From 1 March 2021, you will pay R272 in toll fees to drive between Johannesburg and Durban, while a trip to or from Cape Town will cost R197.
Transport Minister Fikile Mbalula has approved toll tariff increases as recommended by the South African National Roads Agency (SANRAL), the agency has announced. The adjustments were gazetted on 11 February 2021 and will kick in on 1 March 2021. Discounts still apply at specific toll plazas for frequent users and qualifying local users.
The department of transport said that SANRAL, it uses selective tolling to implement major road infrastructure projects.

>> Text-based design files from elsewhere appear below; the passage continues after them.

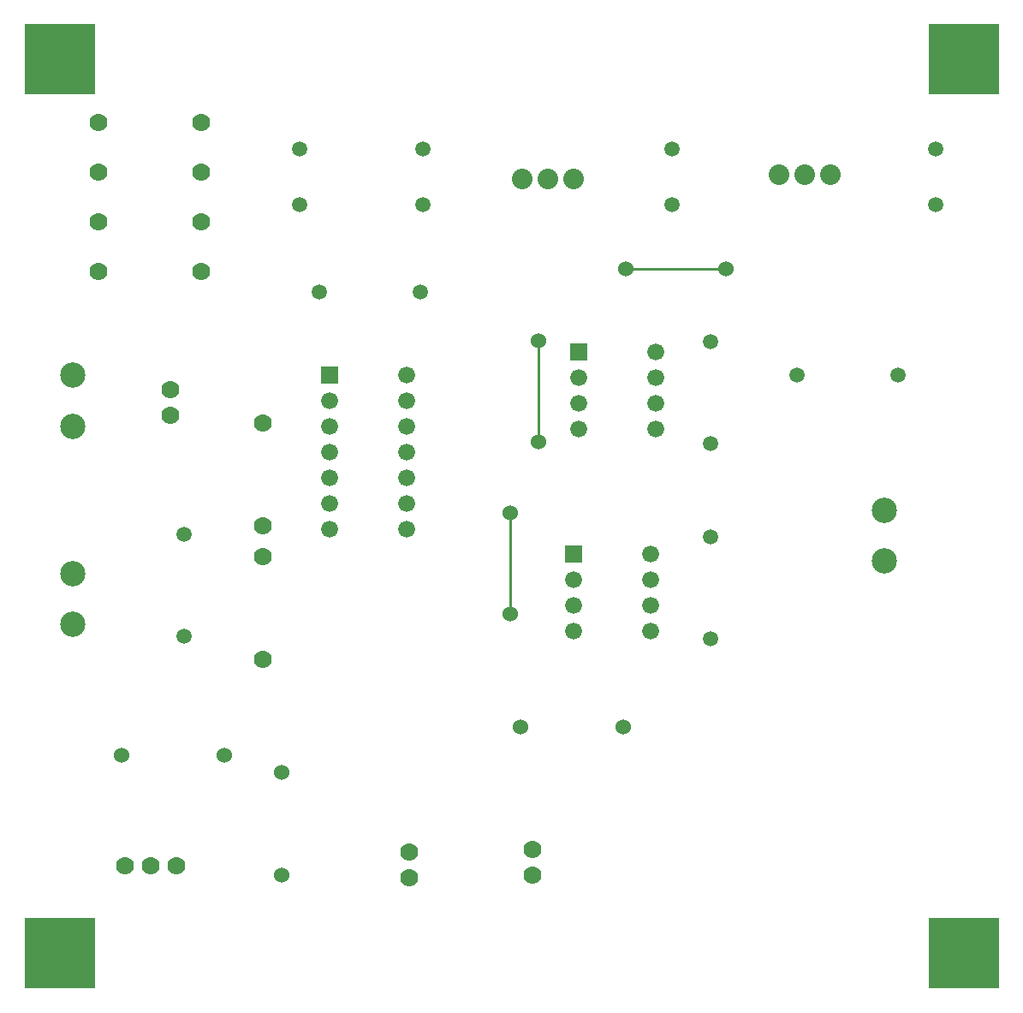
<source format=gtl>
G04 Layer_Physical_Order=1*
G04 Layer_Color=255*
%FSLAX25Y25*%
%MOIN*%
G70*
G01*
G75*
%ADD10C,0.01000*%
%ADD11C,0.07000*%
%ADD12C,0.06000*%
%ADD13C,0.09842*%
%ADD14C,0.05905*%
%ADD15R,0.06600X0.06600*%
%ADD16C,0.06600*%
%ADD17C,0.08000*%
%ADD18R,0.27559X0.27559*%
D10*
X207000Y-168500D02*
Y-129000D01*
X241000Y-101000D02*
X280000D01*
X196000Y-235500D02*
Y-196000D01*
D11*
X99500Y-161000D02*
D03*
Y-201000D02*
D03*
Y-213000D02*
D03*
Y-253000D02*
D03*
X204500Y-327000D02*
D03*
Y-337000D02*
D03*
X66000Y-333500D02*
D03*
X56000D02*
D03*
X46000D02*
D03*
X35500Y-102000D02*
D03*
X75500D02*
D03*
X156500Y-328000D02*
D03*
Y-338000D02*
D03*
X35500Y-44000D02*
D03*
X75500D02*
D03*
Y-82667D02*
D03*
X35500D02*
D03*
X75500Y-63333D02*
D03*
X35500D02*
D03*
X63500Y-148000D02*
D03*
Y-158000D02*
D03*
D12*
X207000Y-168500D02*
D03*
Y-129000D02*
D03*
X84500Y-290500D02*
D03*
X44500D02*
D03*
X107000Y-337000D02*
D03*
Y-297000D02*
D03*
X240000Y-279500D02*
D03*
X200000D02*
D03*
X241000Y-101000D02*
D03*
X280000D02*
D03*
X196000Y-196000D02*
D03*
Y-235500D02*
D03*
D13*
X25500Y-239500D02*
D03*
Y-219815D02*
D03*
X341500Y-214685D02*
D03*
Y-195000D02*
D03*
X25500Y-142500D02*
D03*
Y-162185D02*
D03*
D14*
X69000Y-243870D02*
D03*
Y-204500D02*
D03*
X274000Y-168870D02*
D03*
Y-129500D02*
D03*
Y-244870D02*
D03*
Y-205500D02*
D03*
X121500Y-110000D02*
D03*
X160870D02*
D03*
X307630Y-142500D02*
D03*
X347000D02*
D03*
X259000Y-54347D02*
D03*
Y-76000D02*
D03*
X361500Y-54347D02*
D03*
Y-76000D02*
D03*
X114000Y-54347D02*
D03*
Y-76000D02*
D03*
X162000Y-54347D02*
D03*
Y-76000D02*
D03*
D15*
X125500Y-142500D02*
D03*
X220500Y-212000D02*
D03*
X222500Y-133500D02*
D03*
D16*
X125500Y-152500D02*
D03*
Y-162500D02*
D03*
Y-172500D02*
D03*
Y-182500D02*
D03*
Y-192500D02*
D03*
Y-202500D02*
D03*
X155500D02*
D03*
Y-192500D02*
D03*
Y-182500D02*
D03*
Y-172500D02*
D03*
Y-162500D02*
D03*
Y-152500D02*
D03*
Y-142500D02*
D03*
X220500Y-222000D02*
D03*
Y-232000D02*
D03*
Y-242000D02*
D03*
X250500D02*
D03*
Y-232000D02*
D03*
Y-222000D02*
D03*
Y-212000D02*
D03*
X222500Y-143500D02*
D03*
Y-153500D02*
D03*
Y-163500D02*
D03*
X252500D02*
D03*
Y-153500D02*
D03*
Y-143500D02*
D03*
Y-133500D02*
D03*
D17*
X220500Y-66000D02*
D03*
X210500D02*
D03*
X200500D02*
D03*
X320500Y-64500D02*
D03*
X310500D02*
D03*
X300500D02*
D03*
D18*
X20500Y-367500D02*
D03*
X372500D02*
D03*
Y-19500D02*
D03*
X20500D02*
D03*
M02*

</source>
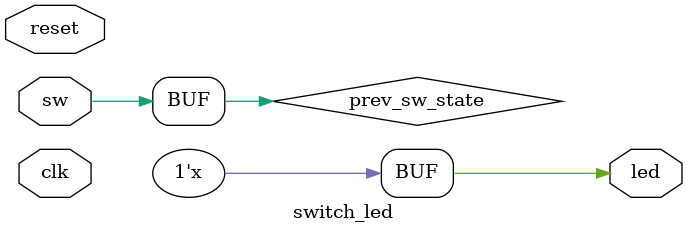
<source format=v>
module switch_led (
    input wire clk,        // Clock input
    input wire reset,      // Reset input
    input wire sw,         // Switch input
    output reg led         // LED output
);

// Define a register to store the state of the switch
reg prev_sw_state;

// Synchronous reset
always @(posedge clk, posedge reset)
begin
    if (reset)
        prev_sw_state <= 1'b0;  // Initialize to LED off
    else
        prev_sw_state <= sw;     // Store the current state of the switch
end

// Combinational logic to control the LED
always @*
begin
    if (sw && !prev_sw_state)   // Detect rising edge of the switch
        led <= ~led;            // Toggle the LED
    prev_sw_state <= sw;        // Update the previous switch state
end

endmodule

</source>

It said that 13% of South Africa’s 22,253km road network is made up of toll roads.
“Toll roads allow for the borrowing of capital to develop road infrastructure when it is required, rather than having to wait until funds are available from an already strained fiscus,” the department stated. Toll monies are applied to maintain, operate and improve toll roads, as well as to service debt incurred to implement a toll road project.
It said that the cost in the event of delayed maintenance on roads can be up to 18 times higher than it would have been if routine preventative maintenance was undertaken. Tolls are a way to ensure that only those who make use of the road pay for its upkeep.
According to SANRAL, its tariffs are adjusted annually in line with the Consumer Price Index (CPI) as obtained from Statistics South Africa (Stats SA). It said that the inflation percentage that was applied to determine the 1 March 2021 tariff adjustment is 5%.
“We use the inflation rate as a guide so that the toll tariffs remain the same in real terms,” stated Vusi Mona, SANRAL’s general manager for communications. This means there is effectively no increase to the rate from when the initial toll tariff that was implemented,” he said.
SANRAL’s choice of 5% as the inflation rate to base its price increases on is curious, as the CPI from Stats SA shows that the official average inflation rate for South Africa for 2020 was 3.3%. In 2019 it was 4.1%.
MyBroadband asked SANRAL for comment regarding its choice of an inflation rate benchmark of 5%, but the agency did not respond by the time of publication. However, an examination of the toll fees between South Africa’s major cities — Johannesburg, Cape Town, and Durban — shows that these toll fee increases were below inflation.